The project, facilitated by Waimate club member Gary Dennison, was originally conceived as an initiative to supply clean water to a remote area in Mongolia. Plans shifted when a community assessment determined that the terrain meant a water well wasn’t feasible.
Dennison explored alternatives. He learned through Rotary connections in Mongolia that maternal and child health services and updated and safer childbirth practices were needed. So his club and the Rotary Club of Ulaanbaatar, Mongolia, devised a new plan: a four-phase project in which a vocational training team would offer childbirth education to health care workers.

Dockrill, who came recommended through a colleague, was tasked with leading a five-person team of midwives from Australia, Mongolia, and New Zealand, and developing training materials for more than 100 university students and midwives, nurses, and other health care professionals in Mongolia.
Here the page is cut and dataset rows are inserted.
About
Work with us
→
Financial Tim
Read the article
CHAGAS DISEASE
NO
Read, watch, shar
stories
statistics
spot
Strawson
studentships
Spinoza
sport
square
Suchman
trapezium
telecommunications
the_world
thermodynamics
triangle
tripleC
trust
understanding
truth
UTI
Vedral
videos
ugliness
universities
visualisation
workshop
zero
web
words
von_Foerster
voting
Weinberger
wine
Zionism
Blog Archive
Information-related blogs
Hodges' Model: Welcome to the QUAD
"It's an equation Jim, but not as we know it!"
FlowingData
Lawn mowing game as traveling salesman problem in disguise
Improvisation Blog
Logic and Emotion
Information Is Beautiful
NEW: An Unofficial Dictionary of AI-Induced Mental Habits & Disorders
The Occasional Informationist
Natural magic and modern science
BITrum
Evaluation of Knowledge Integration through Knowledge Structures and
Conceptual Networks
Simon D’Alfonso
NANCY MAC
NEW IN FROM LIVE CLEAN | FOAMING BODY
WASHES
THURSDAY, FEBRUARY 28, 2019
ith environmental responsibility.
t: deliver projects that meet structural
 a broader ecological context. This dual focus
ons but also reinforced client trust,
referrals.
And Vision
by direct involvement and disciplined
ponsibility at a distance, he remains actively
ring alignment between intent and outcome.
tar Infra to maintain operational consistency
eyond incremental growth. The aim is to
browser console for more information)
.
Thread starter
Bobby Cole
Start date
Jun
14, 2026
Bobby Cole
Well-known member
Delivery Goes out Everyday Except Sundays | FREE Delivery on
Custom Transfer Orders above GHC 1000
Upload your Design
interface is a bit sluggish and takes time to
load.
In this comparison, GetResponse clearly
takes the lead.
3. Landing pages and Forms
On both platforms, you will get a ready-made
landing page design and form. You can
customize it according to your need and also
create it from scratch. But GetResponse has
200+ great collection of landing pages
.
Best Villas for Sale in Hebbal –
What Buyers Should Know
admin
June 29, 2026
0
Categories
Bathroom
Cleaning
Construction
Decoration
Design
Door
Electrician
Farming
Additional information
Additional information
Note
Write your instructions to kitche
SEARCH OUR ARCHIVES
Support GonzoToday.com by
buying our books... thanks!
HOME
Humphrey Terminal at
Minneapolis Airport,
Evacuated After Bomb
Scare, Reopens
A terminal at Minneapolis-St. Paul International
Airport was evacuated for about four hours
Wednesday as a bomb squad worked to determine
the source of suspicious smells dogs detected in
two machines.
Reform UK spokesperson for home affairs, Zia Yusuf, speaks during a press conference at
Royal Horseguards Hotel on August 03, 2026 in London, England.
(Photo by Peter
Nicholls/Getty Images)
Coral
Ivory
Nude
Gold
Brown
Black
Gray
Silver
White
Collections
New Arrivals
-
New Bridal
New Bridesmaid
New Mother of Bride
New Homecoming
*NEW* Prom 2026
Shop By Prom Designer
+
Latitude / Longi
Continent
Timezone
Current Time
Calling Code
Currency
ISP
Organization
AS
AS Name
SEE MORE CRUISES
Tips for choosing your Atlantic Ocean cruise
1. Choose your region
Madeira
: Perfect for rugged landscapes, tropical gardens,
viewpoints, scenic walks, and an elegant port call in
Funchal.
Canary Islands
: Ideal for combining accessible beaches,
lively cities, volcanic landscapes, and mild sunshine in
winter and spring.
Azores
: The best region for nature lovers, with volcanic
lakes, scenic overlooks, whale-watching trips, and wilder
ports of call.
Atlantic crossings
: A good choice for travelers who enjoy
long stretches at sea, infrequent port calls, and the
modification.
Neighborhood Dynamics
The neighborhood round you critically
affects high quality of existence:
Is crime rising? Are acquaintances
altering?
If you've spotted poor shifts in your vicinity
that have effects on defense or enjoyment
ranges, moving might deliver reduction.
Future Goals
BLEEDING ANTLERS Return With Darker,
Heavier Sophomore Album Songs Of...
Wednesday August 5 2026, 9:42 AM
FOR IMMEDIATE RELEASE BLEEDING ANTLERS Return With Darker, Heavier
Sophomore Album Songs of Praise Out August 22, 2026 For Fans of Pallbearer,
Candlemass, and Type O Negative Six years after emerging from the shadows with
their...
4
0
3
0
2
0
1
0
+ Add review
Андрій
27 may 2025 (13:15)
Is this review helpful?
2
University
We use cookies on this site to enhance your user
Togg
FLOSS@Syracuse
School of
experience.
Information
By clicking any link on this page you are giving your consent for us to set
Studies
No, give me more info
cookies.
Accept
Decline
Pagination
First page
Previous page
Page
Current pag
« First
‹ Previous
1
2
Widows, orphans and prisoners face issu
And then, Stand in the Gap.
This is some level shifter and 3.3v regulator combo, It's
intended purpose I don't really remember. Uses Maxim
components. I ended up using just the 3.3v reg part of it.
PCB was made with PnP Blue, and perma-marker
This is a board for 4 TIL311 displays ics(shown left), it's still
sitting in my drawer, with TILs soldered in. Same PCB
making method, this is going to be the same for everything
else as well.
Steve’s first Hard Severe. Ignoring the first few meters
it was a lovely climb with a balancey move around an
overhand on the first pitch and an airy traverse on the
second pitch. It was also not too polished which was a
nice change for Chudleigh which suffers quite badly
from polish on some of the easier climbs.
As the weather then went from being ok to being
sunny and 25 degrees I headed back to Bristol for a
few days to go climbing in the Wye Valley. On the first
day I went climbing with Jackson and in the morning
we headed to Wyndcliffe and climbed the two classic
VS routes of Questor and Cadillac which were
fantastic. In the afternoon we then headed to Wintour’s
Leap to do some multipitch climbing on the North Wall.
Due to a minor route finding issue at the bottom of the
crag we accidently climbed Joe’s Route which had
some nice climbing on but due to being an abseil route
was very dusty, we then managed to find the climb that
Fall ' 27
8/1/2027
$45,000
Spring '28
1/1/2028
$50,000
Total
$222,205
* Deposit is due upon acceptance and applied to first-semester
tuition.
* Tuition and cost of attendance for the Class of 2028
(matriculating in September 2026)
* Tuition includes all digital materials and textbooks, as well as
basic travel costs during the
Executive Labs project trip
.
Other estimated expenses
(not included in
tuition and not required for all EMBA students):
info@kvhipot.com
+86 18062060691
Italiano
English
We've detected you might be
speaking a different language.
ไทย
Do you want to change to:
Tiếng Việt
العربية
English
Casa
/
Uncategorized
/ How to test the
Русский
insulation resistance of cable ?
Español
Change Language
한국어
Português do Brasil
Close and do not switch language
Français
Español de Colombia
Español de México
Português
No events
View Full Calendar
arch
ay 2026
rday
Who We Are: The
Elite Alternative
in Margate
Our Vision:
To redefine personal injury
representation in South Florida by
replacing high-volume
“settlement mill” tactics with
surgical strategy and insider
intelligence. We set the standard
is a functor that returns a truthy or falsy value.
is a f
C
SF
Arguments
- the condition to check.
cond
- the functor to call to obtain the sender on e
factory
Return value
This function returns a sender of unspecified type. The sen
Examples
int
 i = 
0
The maternal and infant mortality rates in Mongolia were falling, but mothers and infants were still dying at alarming rates. In 2011, the government made a commitment to reduce the infant mortality rate to 15 out of every 1,000 live births, which would be a drastic reduction from its 2009 rate of nearly 27 deaths per 1,000 live births. Comparatively, the infant mortality rate in New Zealand that same year was just five deaths per 1,000 live births.

Causes of death frequently involved asphyxia, respiratory distress, and congenital defects, but Dockrill says the problem really came from poor prenatal care.
 
“Before the childbirth education course was embedded, there were only standard visits to hospitals and clinics for pregnant women,” Dockrill says. “The care was just focused on the physical well-being of the mother. The information mothers were given was very basic.”
Dockrill focused on topics that weren’t being discussed with expectant mothers, such as smoking, domestic violence, nutrition, exercise, breastfeeding, and contraception — all important to keeping mothers healthy. And when mothers are healthy, their children are more likely to be healthy. According to Dockrill, the health and survival of a mother directly affects the likelihood that her child will live to age two.

It’s overwhelming to know that you may have played a small part in saving the lives of hundreds of mothers and babies.
Julie Dockrill Member of the Rotary Club of Timaru, New Zealand

So Dockrill and her team were hoping to help health professionals take “a holistic approach — not just a physical approach” and see people come forward earlier with health problems. She adds, “If one child or mother was saved by what we shared, I considered that a success.”

Participants, who arrived with notepads and pens expecting a standard lecture course, received copies of Dockrill’s training manual translated into Mongolian and took part in interactive activities with plastic baby dolls and proper anatomical models.

One exercise, in which Dockrill discussed a technique that slows the labor process, drew lots of questions. The translator explained that general practice in Mongolia calls for labor to be as quick as possible — which can mean dangerous methods of hastening the baby’s arrival. “Explaining that it’s fine if the mother takes a rest, and that patience in childbirth is OK and healthy, that was new,” Dockrill says. Students were open to new ideas and enthusiastic, she says. “We had an incredible experience. We had fun, we laughed, we bonded.”
The course culminated in an evaluation of participants’ knowledge and a ceremony awarding them certificates endorsed by the local ministry of health. “This was an empowering moment for many of the participants,” Dockrill says.

Inspired by the project’s impact and the breadth of Rotary’s work in maternal and child health, Dockrill joined her local Rotary club shortly after returning home.